“Claude! you are just as foolish as that woman. Will ranting and raving, and ‘I will not do that,’ and ‘I will not do this,’ pay back the siller? It is not so easy to do always what you wish. In this world we must just do what we can.”

“In another world, at least, there will be neither begging nor borrowing,” he cried.

“There will maybe be some equivalent,” said Mrs. Buchanan, shaking her head. “I would not lippen to anything. It would have been paid long ago if you had but stuck to the point with Morrison, and we would be free.”

“Morrison, Morrison!” he cried again, “nothing but Morrison. I wish he and all his books, and his bonds, and his money, were at the bottom of the sea!”

“Claude, Claude! and you a minister!” cried Mrs. Buchanan, horrified. But she saw that the discussion had gone far enough, and that her husband could bear no more.

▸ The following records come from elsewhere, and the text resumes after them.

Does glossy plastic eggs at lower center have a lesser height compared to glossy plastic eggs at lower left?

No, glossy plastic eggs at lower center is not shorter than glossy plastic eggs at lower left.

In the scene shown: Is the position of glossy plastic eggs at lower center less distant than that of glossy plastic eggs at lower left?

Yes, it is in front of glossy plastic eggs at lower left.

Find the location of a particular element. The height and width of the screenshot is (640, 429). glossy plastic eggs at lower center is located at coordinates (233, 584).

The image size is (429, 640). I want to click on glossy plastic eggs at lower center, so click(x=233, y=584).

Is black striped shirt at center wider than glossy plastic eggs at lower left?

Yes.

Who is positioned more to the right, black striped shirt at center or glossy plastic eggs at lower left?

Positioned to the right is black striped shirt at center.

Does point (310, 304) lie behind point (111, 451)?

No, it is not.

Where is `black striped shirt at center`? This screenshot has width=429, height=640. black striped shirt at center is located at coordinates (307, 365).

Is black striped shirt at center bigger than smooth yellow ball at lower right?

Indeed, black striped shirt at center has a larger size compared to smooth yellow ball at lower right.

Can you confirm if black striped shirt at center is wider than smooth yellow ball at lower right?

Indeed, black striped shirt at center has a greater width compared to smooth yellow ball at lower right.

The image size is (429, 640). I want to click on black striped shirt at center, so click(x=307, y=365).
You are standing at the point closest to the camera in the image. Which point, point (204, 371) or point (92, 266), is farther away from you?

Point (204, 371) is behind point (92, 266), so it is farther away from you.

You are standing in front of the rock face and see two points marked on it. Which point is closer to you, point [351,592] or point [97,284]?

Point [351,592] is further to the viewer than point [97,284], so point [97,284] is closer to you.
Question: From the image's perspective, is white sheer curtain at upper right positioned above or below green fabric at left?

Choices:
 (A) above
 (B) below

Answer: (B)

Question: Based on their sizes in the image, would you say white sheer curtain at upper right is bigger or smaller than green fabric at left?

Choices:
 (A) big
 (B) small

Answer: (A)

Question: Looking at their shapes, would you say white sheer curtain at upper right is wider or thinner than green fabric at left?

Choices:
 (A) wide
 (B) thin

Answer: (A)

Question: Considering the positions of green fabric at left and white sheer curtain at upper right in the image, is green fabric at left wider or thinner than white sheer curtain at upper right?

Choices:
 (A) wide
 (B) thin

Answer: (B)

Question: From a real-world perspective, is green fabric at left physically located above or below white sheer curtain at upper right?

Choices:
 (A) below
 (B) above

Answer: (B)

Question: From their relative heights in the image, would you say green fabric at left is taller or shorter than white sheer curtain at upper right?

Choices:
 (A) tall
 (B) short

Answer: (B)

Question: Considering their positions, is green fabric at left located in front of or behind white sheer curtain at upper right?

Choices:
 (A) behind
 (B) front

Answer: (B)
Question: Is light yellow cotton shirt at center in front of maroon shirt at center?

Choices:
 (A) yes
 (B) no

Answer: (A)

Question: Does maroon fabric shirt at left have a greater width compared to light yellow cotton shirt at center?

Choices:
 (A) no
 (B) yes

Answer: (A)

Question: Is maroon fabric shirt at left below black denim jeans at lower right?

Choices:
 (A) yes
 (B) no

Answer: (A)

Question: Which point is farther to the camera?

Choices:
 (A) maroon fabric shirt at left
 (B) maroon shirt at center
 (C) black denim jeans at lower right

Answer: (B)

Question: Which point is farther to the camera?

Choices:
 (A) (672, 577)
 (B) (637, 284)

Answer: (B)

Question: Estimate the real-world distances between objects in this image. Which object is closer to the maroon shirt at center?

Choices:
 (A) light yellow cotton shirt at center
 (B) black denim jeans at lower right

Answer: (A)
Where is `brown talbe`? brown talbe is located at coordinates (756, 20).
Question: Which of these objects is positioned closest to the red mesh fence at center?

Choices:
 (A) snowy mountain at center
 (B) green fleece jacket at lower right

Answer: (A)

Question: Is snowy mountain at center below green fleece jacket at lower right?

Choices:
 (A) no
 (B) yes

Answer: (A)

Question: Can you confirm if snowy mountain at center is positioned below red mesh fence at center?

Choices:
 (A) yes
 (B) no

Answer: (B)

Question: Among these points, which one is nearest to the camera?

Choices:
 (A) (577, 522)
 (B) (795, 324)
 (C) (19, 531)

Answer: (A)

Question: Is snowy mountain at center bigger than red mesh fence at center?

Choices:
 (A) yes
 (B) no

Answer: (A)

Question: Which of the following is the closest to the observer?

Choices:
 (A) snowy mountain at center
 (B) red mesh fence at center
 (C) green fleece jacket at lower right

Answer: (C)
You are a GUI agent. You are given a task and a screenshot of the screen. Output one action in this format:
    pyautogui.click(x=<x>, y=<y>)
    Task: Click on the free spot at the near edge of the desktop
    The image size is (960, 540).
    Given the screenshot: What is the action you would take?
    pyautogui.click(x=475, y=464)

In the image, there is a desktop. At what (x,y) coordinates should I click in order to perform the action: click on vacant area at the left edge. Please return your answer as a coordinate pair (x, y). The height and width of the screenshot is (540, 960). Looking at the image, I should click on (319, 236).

As for the unfortunate man himself, he continued, mechanically, to pace about the room, after she left him, muttering “Morrison, Morrison!” between his teeth. He could not himself have explained the rage he felt at the name of Morrison. He could see in his mind’s eye the sleek figure of the man of business coming towards him, rubbing his hands, stopping his confession, “Not another word, sir, not another word; our late esteemed friend gave me my instructions.” And then he could hear himself pretending to insist, putting forward “the fifty:” “The fifty,” with the lie beneath, as if that were all: and again the lawyer’s refusal to hear. Morrison had done him a good office: he had stopped the lie upon his lips, so that, formally speaking, he had never uttered it; he ought to have been grateful to Morrison: yet he was not, but hated him (for the moment) to the bottom of his heart.

Frank Mowbray came to luncheon (which was dinner) with Rodie, as Mrs. Buchanan had foreseen, and when he had got through a large meal, was taken up-stairs to see his mother, who was still lying exhausted in Elsie’s bed, very hysterical, laughing and crying in a manner which was by no means unusual in those days, though we may be thankful it has practically disappeared from our experiences now—unfortunately not without leaving a deeper and more injurious deposit of the hysterical. She hid her face when he came in, with a passion of tears and outcries, and then held out her arms to him, contradictory actions which Frank took with wonderful composure, being not unaccustomed to them.

“Speak to Mr. Buchanan,” she said, “oh, speak to Mr. Buchanan!” whispering these words into his ear as he bent over her, and flinging them at him as he went away. Frank was very reluctant to lose his afternoon’s game, and he was aware, too, of the threatening looks of Elsie, who said, “My father’s morning has been spoiled; he has had no peace all the day. You must see him another time.” “Speak to Mr. Buchanan, oh, speak to Mr. Buchanan,” cried his mother. Frank did not know what to do. Perhaps Mrs. Mowbray in her confused mind expected that the minister would soften the story of her own misdemeanours to Frank. But Frank thought of nothing but the previous disclosure she had made to him. And he would probably have been subdued by Elsie’s threatening looks, as she stood without the door defending the passage to the study, had not Mr. Buchanan himself appeared coming slowly up-stairs. The two young people stood silent before him. Even Elsie, though she held Frank back fiercely with her eyes, could say nothing: and the minister waved his hand, as if inviting him to follow. The youth went after him a little overawed, giving Elsie an apologetic look as he passed. It was not his fault: without that tacit invitation he would certainly not have gone. He felt the situation very alarming. He was a simple young soul, going to struggle with one of the superior classes, in deadly combat, and with nobody to stand by him. Certainly he had lost his afternoon’s game—almost as certainly he had lost, altogether lost, Elsie’s favour. The smiles of the morning had inspired him to various strokes, which even Raaf Beaton could not despise. But that was over, and now he had to go on unaided to his fate.

“Your mother has been ill, Frank.”

“I am very sorry, sir: and she has distressed and disturbed you, I fear. She sometimes has those sort of attacks: they don’t mean much, I think,” Frank said.